### [What you should do]
Copy each line containing the word "right" from the records that follow, please.

[Collected data]

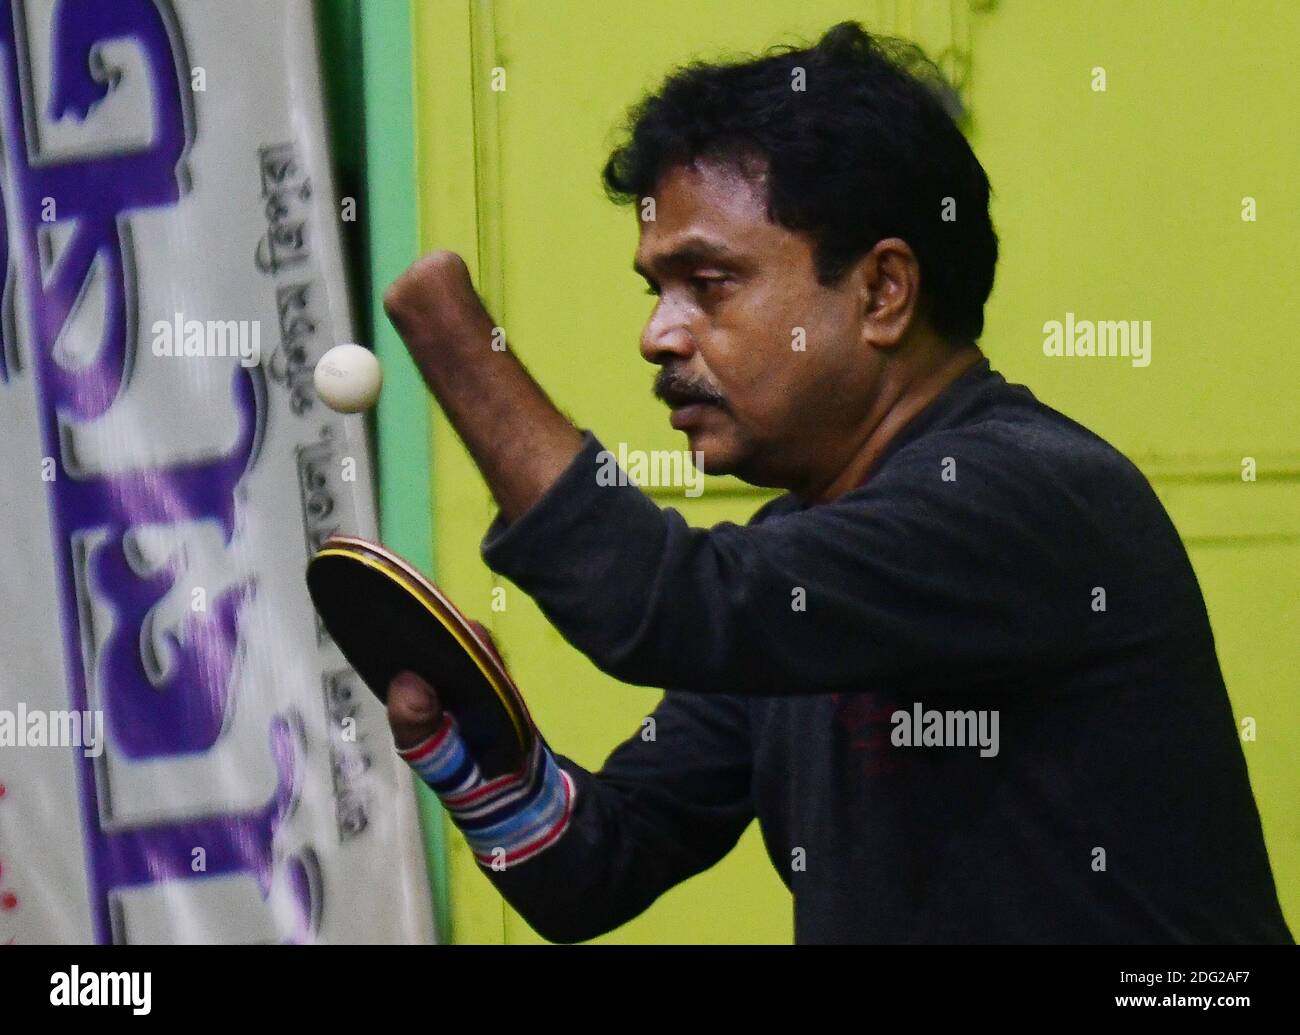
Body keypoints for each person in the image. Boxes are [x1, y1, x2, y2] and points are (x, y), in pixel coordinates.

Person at [378, 22, 1293, 944]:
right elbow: (593, 866)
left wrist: (452, 331)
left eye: (710, 282)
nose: (659, 334)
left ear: (884, 291)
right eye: (656, 290)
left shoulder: (1026, 497)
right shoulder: (803, 568)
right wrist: (475, 747)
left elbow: (655, 600)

### [Solution]
right elbow: (593, 866)
right eye: (656, 290)
right shoulder: (803, 568)
right wrist: (475, 747)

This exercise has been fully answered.